We do notice that there are much fewer forwards so this could be the reason for such a high average.

Let's take a look at the average PV-ratio based on position.

In [None]:
players_df_PV_ratio = player_df.sort_values('PV-ratio', ascending=False)
players_df_PV_ratio.head(10)

In [None]:
avg_ratio_pos = player_df.groupby('position')['PV-ratio'].mean().reset_index()

# Create a bar plot using Matplotlib
plt.figure(figsize=(10, 6))
colors = {'FWD': 'blue', 'MID': 'green', 'DEF': 'orange', 'GK': 'red'}
plt.bar(avg_ratio_pos['position'], avg_ratio_pos['PV-ratio'], color=avg_ratio_pos['position'].map(colors))

# Add labels and title
plt.xlabel('Player Position')
plt.ylabel('Average PV Ratio')
plt.title('Average Points-Value Ratio by Positions')

# Show the plot
plt.show()

Looking at the table above, we see that the defenders and midfielders are the most valuable players. Based on this finding, we can see that midfielders are the most important in terms of positions. We will have to investigate a bit more to see why defenders are very valuable but yet we have only 1 defender in our top 20 players based on total points earned. This could be because defenders have less value in general in comparison to forwards.

Throughout the course of the season, certain players get to play more than others. Before movinf further, let us see the relationship between points accumulated and minutes played

In [None]:
fig = px.scatter(player_df, x='minutes', y='total_points', title='Points by Minutes Played',
                 color='position', size='goals_scored', hover_name='name',
                 labels={'total_points': 'Total Points', 'minutes': 'Minutes Played', 'goals_scored': 'Goals Scored'},
                 size_max=20, opacity=0.7)

# Customize the layout
fig.update_layout(
    title='Points by Minutes Played',
    xaxis_title='Minutes played',
    yaxis_title='Total points',
    legend_title='Position',
    showlegend=True
)

# Show the plot
fig.show()

As expected, we can see a positive linear relationship between minutes played and total points earned. This is because the more time you have on the field, the more likely you are to accumulate points.

There is a possibility of certain players that have a low value could have high total points accumulated. Since we want to prioritize value, lets look at the players that may be undervalued

In [None]:
fig = px.scatter(player_df, x='value', y='total_points', title='Undervalued Players',
                 color='position', hover_name='name',
                 labels={'total_points': 'Total Points', 'PV-ratio': 'Points to Value Ratio', 'value': 'Value'},
                 size_max=15, opacity=0.7)

# Customize the layout
fig.update_layout(
    title='Undervalued Players',
    xaxis_title='Value',
    yaxis_title='Total Points',
    legend_title='Position',
    showlegend=True
)

# Show the plot
fig.show()

From the plot above, we can see the most undervalued players like Kierian Trippier, Rashford, Odegaard, etc are cheaper but accumulate around 200 points. This means that we dont necessarily have to select the most expensive and popular players to get the most points.

+ + + + +

BRIEF 1: Duplicate the part of the player-value notebook excerpt that opens with the words containing "We do notice" and closes with "based on position.".
BRIEF 2: In the player-value notebook excerpt, which color does the bar plot code assign to the position 'GK'?
BRIEF 3:
Decide whether each statement agrees with the player-value notebook excerpt. Answer yes or no, and quote the deciding words.
(a) Minutes played and total points earned show a positive linear relationship.
(b) Several defenders are among the top 20 players by total points earned.
(c) The undervalued players it names accumulate around 300 points.
The material after this player-value notebook excerpt is separate from it.

+ + + + +

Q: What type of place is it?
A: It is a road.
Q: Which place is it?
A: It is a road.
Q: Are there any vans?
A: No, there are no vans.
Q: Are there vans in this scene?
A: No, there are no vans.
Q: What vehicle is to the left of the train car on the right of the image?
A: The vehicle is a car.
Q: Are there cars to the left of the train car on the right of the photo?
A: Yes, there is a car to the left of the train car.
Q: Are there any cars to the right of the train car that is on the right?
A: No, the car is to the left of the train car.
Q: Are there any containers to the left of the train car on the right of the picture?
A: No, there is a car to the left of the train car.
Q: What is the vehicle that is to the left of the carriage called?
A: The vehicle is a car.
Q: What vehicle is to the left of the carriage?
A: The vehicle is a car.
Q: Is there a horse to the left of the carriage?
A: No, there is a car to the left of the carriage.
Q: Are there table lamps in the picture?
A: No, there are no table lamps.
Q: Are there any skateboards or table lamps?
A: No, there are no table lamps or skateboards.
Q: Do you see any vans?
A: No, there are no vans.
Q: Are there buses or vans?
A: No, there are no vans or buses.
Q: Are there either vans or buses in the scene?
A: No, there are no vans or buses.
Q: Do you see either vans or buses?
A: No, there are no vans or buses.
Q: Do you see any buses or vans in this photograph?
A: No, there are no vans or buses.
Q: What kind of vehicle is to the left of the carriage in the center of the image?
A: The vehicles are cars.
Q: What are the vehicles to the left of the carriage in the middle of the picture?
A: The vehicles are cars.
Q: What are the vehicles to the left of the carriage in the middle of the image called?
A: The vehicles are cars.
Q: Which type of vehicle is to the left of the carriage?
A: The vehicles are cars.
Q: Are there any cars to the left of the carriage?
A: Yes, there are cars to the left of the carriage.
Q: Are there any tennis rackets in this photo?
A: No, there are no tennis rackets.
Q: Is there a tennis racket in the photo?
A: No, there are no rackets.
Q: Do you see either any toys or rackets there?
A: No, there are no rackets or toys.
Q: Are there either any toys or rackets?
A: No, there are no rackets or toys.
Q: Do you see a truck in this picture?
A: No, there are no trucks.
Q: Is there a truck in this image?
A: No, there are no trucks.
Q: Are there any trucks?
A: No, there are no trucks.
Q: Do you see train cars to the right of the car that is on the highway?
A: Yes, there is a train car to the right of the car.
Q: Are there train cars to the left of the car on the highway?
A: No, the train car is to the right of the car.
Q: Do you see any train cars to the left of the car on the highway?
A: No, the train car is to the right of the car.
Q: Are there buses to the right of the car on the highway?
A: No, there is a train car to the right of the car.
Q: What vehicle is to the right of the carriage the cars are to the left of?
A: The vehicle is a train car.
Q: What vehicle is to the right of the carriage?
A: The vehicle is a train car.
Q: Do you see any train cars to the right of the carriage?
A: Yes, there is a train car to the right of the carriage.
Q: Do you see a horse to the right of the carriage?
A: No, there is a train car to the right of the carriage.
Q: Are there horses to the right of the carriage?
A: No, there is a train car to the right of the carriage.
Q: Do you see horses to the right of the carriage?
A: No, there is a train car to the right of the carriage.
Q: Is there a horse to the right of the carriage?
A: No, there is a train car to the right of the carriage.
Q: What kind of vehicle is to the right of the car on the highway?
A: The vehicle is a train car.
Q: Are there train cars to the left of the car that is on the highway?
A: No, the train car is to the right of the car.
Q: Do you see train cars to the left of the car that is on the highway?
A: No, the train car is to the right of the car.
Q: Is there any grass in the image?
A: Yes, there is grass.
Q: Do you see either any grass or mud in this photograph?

+ + + + +

WRITTEN ANSWER 1:
We do notice that there are much fewer forwards so this could be the reason for such a high average.

Let's take a look at the average PV-ratio based on position.

WRITTEN ANSWER 2: Red.

WRITTEN ANSWER 3:
(a) Yes: "we can see a positive linear relationship between minutes played and total points earned"
(b) No: "we have only 1 defender in our top 20 players based on total points earned"
(c) No: "are cheaper but accumulate around 200 points"